Антимужчина (сборник) - страница 53
Скажу честно: когда я вела его домой, то собиралась выместить на нем всю свою обиду и боль, но он такой ласковый был, такой нежный, добрый, что я сказала себе: ладно, оставим, как есть, – известно, бабье сердце отходчиво, – буду благодарить судьбу хотя бы за то, что вернулся цел-невредим: руки, ноги, голова на месте; может, хоть осознает свою подлость, изменщик такой, умнее станет, серьезнее?..

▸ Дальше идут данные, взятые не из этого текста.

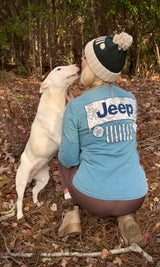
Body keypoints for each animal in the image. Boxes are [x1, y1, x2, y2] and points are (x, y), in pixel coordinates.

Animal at [15, 64, 80, 220]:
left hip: (43, 179)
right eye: (58, 69)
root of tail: (32, 175)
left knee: (34, 191)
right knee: (19, 200)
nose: (77, 64)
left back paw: (37, 203)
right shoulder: (60, 137)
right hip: (21, 181)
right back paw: (20, 215)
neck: (56, 101)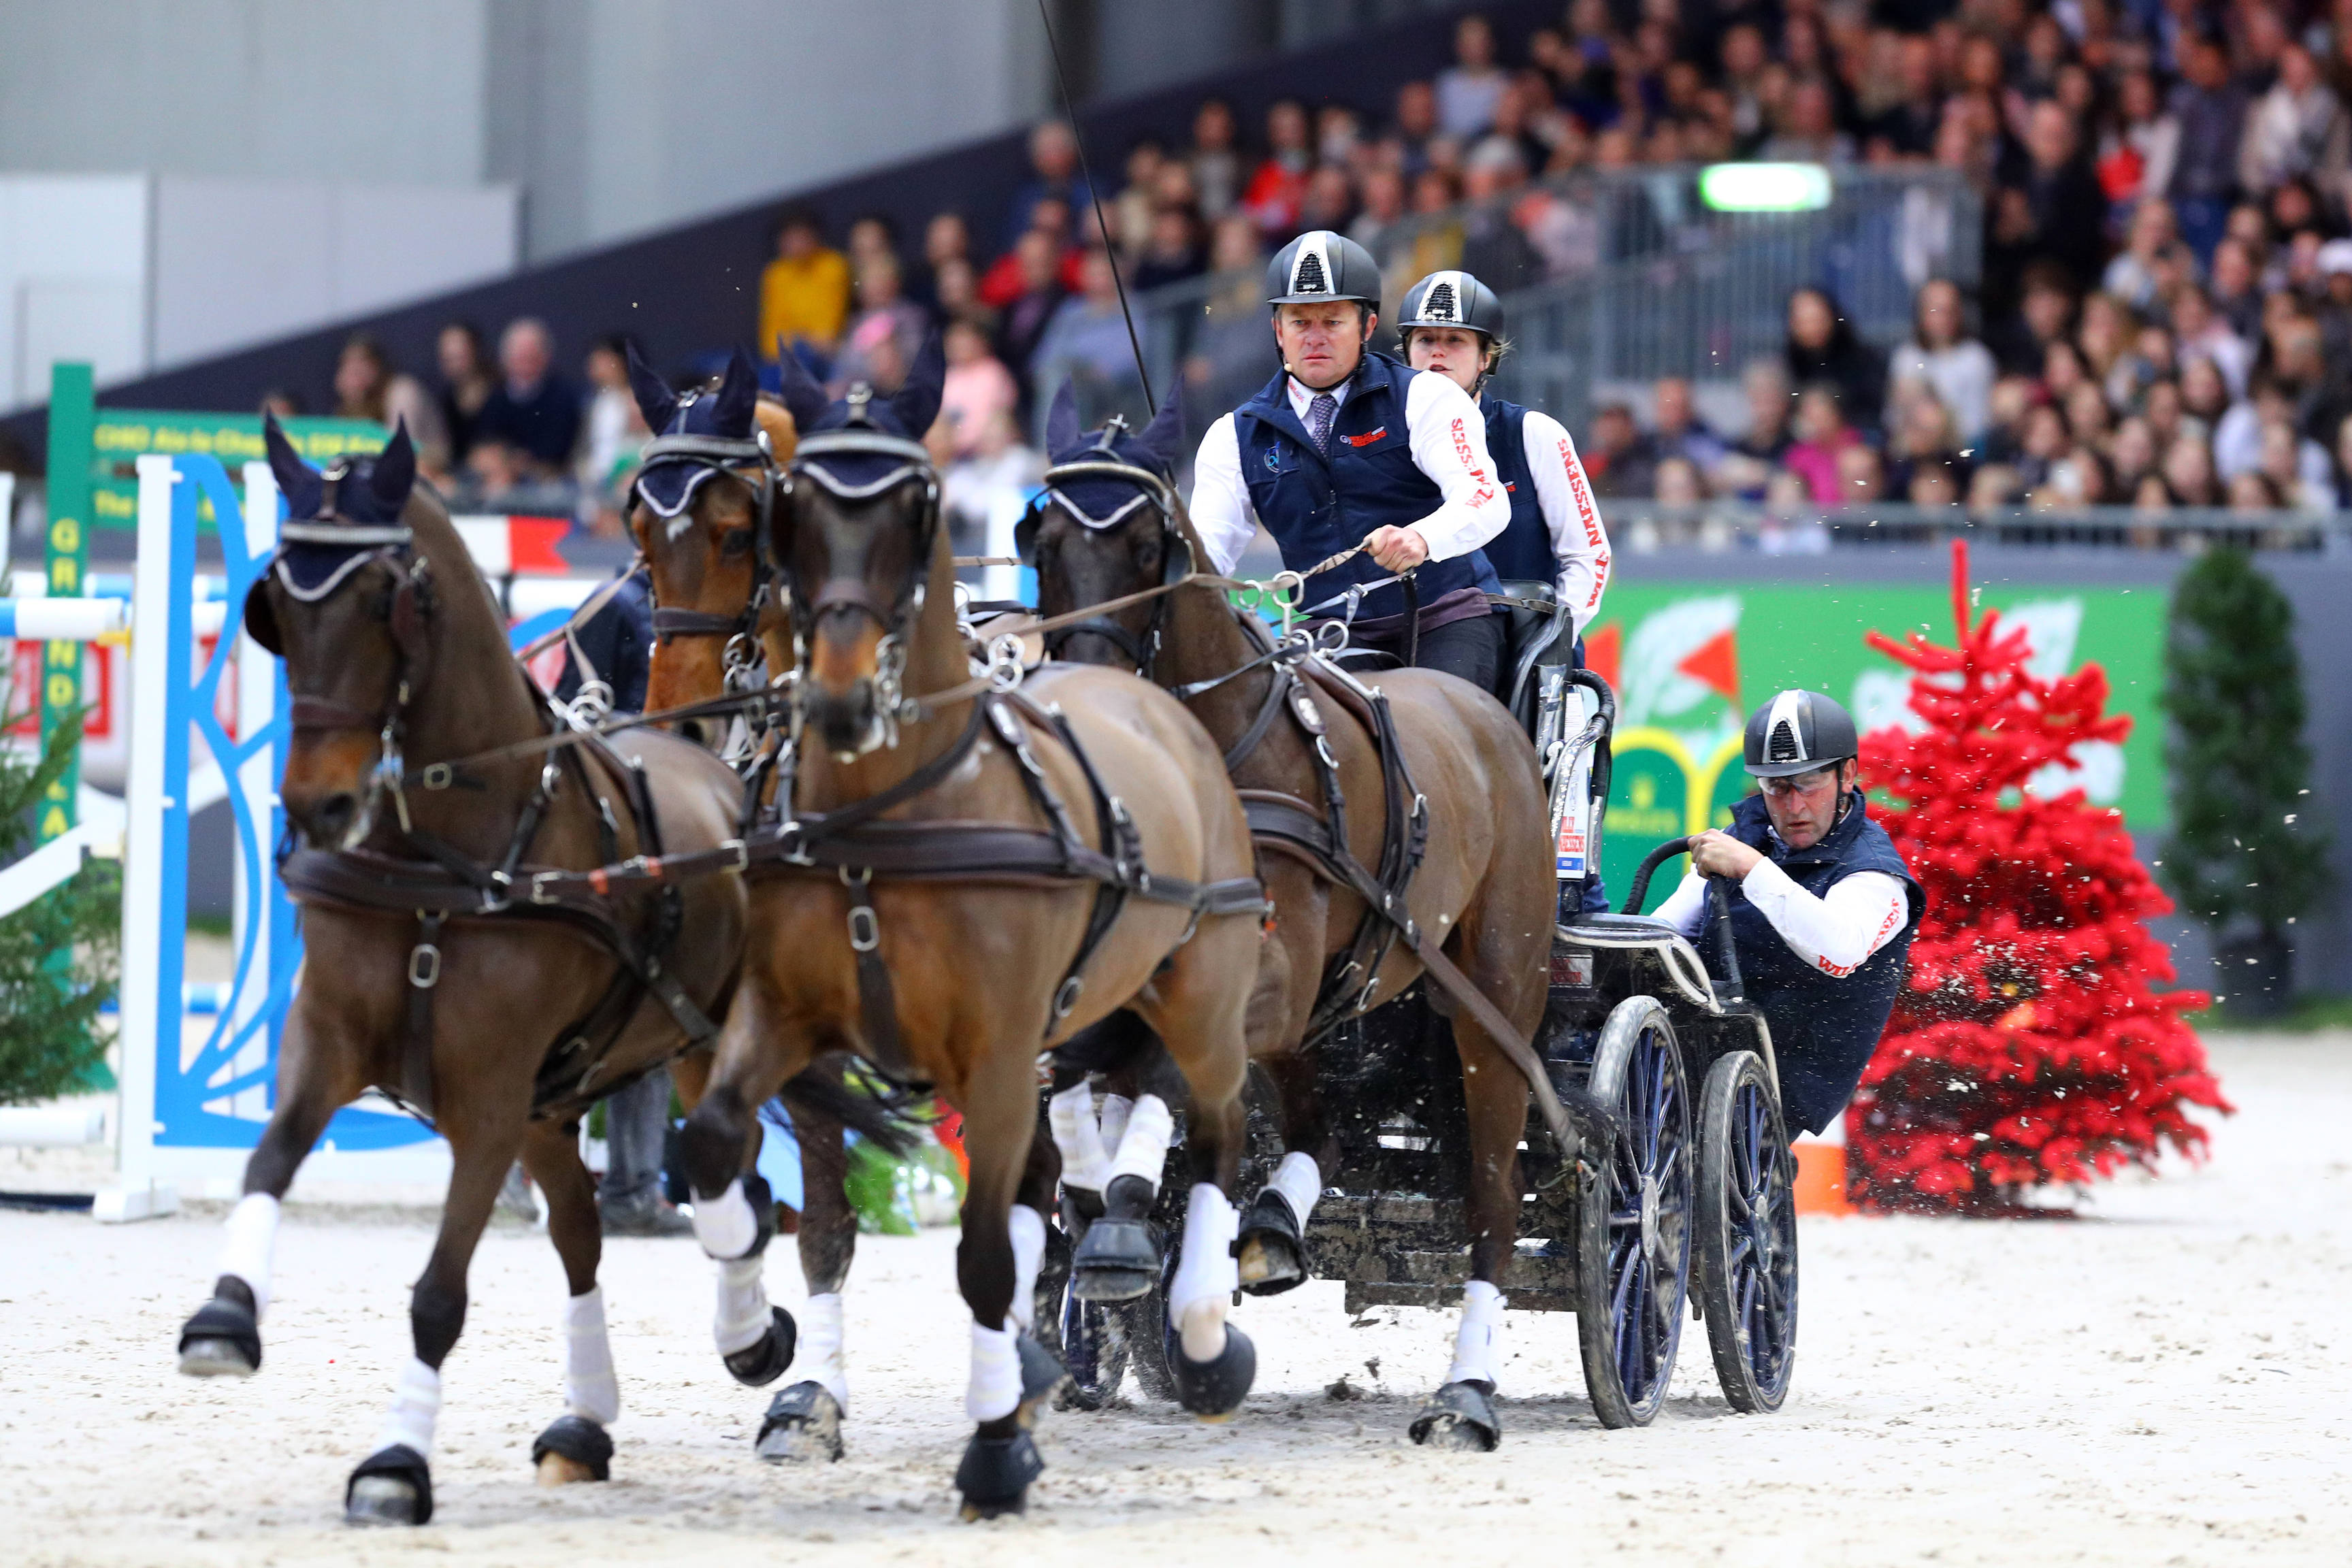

А на следующий день – для надежности, чтобы уж, как говорится, успех закрепить – пошла я на наш центральный рынок, в ряды, где разные травы продают; прошла по рядам, послушала разговоры, поспрошала, какие средства от присухи есть, а ответы всё одни и те же, те, что в любой книжке вычитать можно; но я-то знаю: есть какие-то особенные средства! Тогда я высмотрела самую древнюю бабку, лет, наверное, восьмидесяти, не меньше: согнулась чуть не пополам, личико темненькое, морщинистое, рот без единого зубочка, нос крючковатый чуть не до подбородка висит, так что и разобрать трудно, что она там себе шамкает – ведьма и ведьма. И притом у нее – самый большой набор трав и кореньев. Но и покупателей больше всех – нюхом чуют бабкину колдовскую силу… И вот улучила я минутку, пока около нее никого нет, подошла и закинула удочку:
– Здравствуй, бабулька!
– Здра-авствуй, голубушка! – шамкает добренько, а сама так меня глазками и обшмыгивает с головы до пят.
– Сколько у тебя травок разных! – умасливаю ее.
– А чего тебе надоть из травок-ти? – спрашивает.
– Мне, бабушка, – отвечаю, – надо муженька своего чем-то попотчевать, чтоб крепче любил!
– О, этого сколько угодно! – разводит ручками бабка и показывает на сушеные связки. – Вот любисток, вот золотой, вот маралий, вот алтай-корень. А это вот мужик-корень. Как заваришь да попотчуешь – зна-атко любить будет!
– Да нет, бабушка, – говорю, – все не то. Знаю, знаю про эти корни, но мне не это надобно. Я, – говорю, – бабушка, человек занятой, у меня работы много, а он напьется этих корешков да к другой побежит! Мне-то надо, чтобы он на сторону не бегал!
– А-а, есть, есть и такие, – говорит бабка. – Но ведь ему от таких и на тебя сил не хватит – вон экая ты справная да ядреная!
– Да и пусть не хватает, – говорю. – Лучше уж я соседа на помощь позову. Мне таких корешков надо, чтобы уж он никуда не бегал.
– А-а, тебе успокоить его надыть? Мяту вот бери, душичку полевую. Чабрец, божью травку, хорошо тоже – вот у меня тут цельный набор!
– Хорошо, бабушка, я возьму эти травки, – говорю и наклоняюсь к самому ее уху, а сама вынимаю сотенную купюру и верчу ею перед ее глазками. – Но скажи ты мне: вот чем раньше в деревнях бабы своих мужиков неверных поили, чтобы уж наверняка к себе присушить?
– Есть, есть одно средствие! – закивала бабка, а сама смотрит на купюру зачарованно – как удав на кролика, которого сейчас заглотит, и глазки ее в облезлых веках так весело, так по-озорному блеснули: явно молодость свою вспомнила, не иначе.
– Возьми, бабушка, возьми денежку, и сдачи не надо, – почти силком сую я купюру в бабкину сушеную ручку.
Старушка мгновенно спрятала ее в глубоченном кармане на своем подоле, поманила меня пальцем, чтобы я нагнулась пониже, и когда я нагнулась – зашептала в ухо:
– Когда у тебя будут лунные-ти дни, ты возьми да собери свою черную кровушку и попои ею своего муженька, да не раз. Как рукой сымет – твой будет, точно говорю!
– Да как же ее собрать-то? И как же он ее пить-то будет?